Fed funds futures pricing hardly budged after the FOMC meeting. Markets still imply little chance of a cut at the next two FOMC meetings (March 18, and April 29). A 25bps cut remains 80% priced in for the June 17 meeting, while a total of nearly 50bps of easing continues to be priced in by year-end.

We now see the risk that the Fed delivers less cuts than is currently discounted by the markets. Leading indicators point to a resilient US growth outlook, a big fiscal thrust is expected over Q1 reflecting a boost from the One Big Beautiful Bill Act (OBBBA), weekly jobless claims continue to suggest there’s no layoff spiral underway, and underlying PCE inflation is stalling above the Fed’s 2% target.

US data today: weekly jobless claims and November trade balance (both at 1:30pm London, 8:30am New York).

Gold prices continue to rocket to new high and crude oil prices are up near their highest level since September 2025, underpinned by the possibility the US uses military force against Iran. The USS Abraham Lincoln aircraft carrier along with its escorts sailed into Middle Eastern waters this week after being redirected from operations in the Indo-Pacific.

SWEDEN

Riksbank delivered on expectations.
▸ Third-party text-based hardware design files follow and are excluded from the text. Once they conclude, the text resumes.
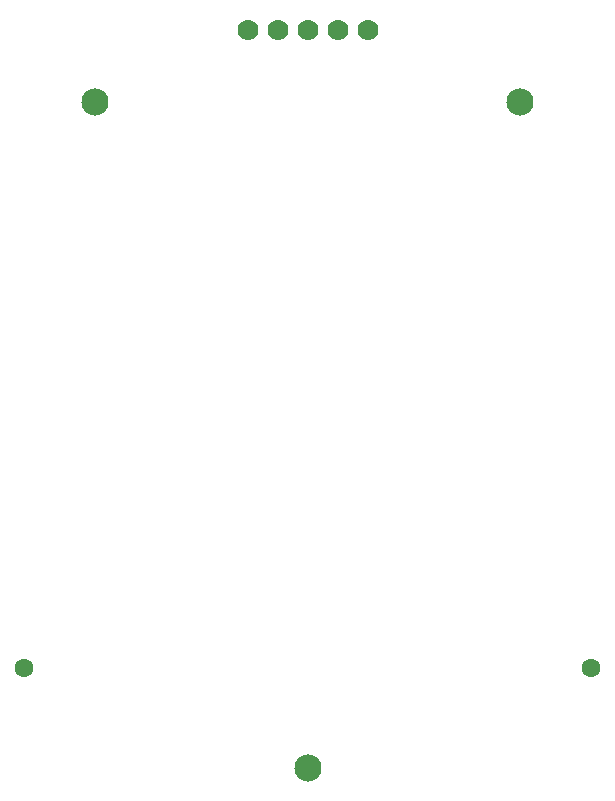
<source format=gbr>
G04 EAGLE Gerber RS-274X export*
G75*
%MOMM*%
%FSLAX34Y34*%
%LPD*%
%INSoldermask Bottom*%
%IPPOS*%
%AMOC8*
5,1,8,0,0,1.08239X$1,22.5*%
G01*
%ADD10C,2.301600*%
%ADD11C,1.778000*%
%ADD12C,1.601600*%


D10*
X520000Y594160D03*
X340000Y30000D03*
X160000Y594160D03*
D11*
X289200Y655400D03*
X314600Y655400D03*
X340000Y655400D03*
X365400Y655400D03*
X390800Y655400D03*
D12*
X100000Y115000D03*
X580000Y115000D03*
M02*

</source>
Today, the Riksbank left the policy rate unchanged at 1.75% for a third straight meeting and reiterated that “the policy rate is expected to remain at this level for some time to come.” In its December Monetary Policy Report, the Riksbank penciled in the policy rate at 1.75% until Q4 2026, followed by a 25bps hike over the subsequent two years.

The swaps curve price-in steady rates at 1.75% over the next twelve months and that’s unlikely to change much in the near term. USD/SEK is trading near its lowest level since November 2021, with the next big support level offered at 8.5000.

CANADA

USD/CAD broke below its June 2025 low at 1.3540. BOC delivered on expectations. Yesterday, the BOC left the policy rate unchanged at 2.25% for second straight meeting. The BOC also reiterated its on hold guidance noting that “the current policy rate remains appropriate.”

However, the BOC adopted a marginally more cautious tone. The BOC stressed that “uncertainty is heightened” vs. “uncertainty remains elevated” in December. That means the BOC will not be in a rush to start raising the policy rate. Indeed, the BOC trimmed its inflation and real GDP growth forecasts for Q4 2026. We see room for the market to further push out expectations for a BOC rate hike. The swaps curve price in 44% odds of a 25bps rate increase to 2.50% over the next twelve months.

SOUTH AFRICA

USD/ZAR plunged to its lowest level since June 2022 on broad USD weakness and the ongoing rally in precious metals. South African Reserve Bank (SARB) policy decision is today (1:00pm London, 8:00am New York). SARB is expected to keep rates on hold at 6.75% after delivering a 25bps at its last meeting.

However, it’s a close call: 11 of the 24 analysts polled by Bloomberg see a rate cut. We think SARB can afford to pause easing because inflation is settling around the bank’s inflation target of 3% (with a +/-1% tolerance band). The swaps curve price in nearly 75bps of cuts in the next twelve months and the policy rate to bottom around 6.00%, in line with the SARB’s base case scenario.

BRAZIL

Brazil’s central bank (BCB) kept the policy rate at 15.00% for a fifth consecutive meeting as expected and signaled it plans to start easing at its next March 18 meeting. Specifically, BCB highlighted “In a context of more evident lower inflation and monetary policy transmission, the strategy entails interest rate calibration.” The swaps curve implies 275bps of BCB rate cuts to 12.25% in the next twelve months. The risk is BCB does not ease as much as is currently priced in given that the October 2026 general election skews fiscal policy toward near-term spending support.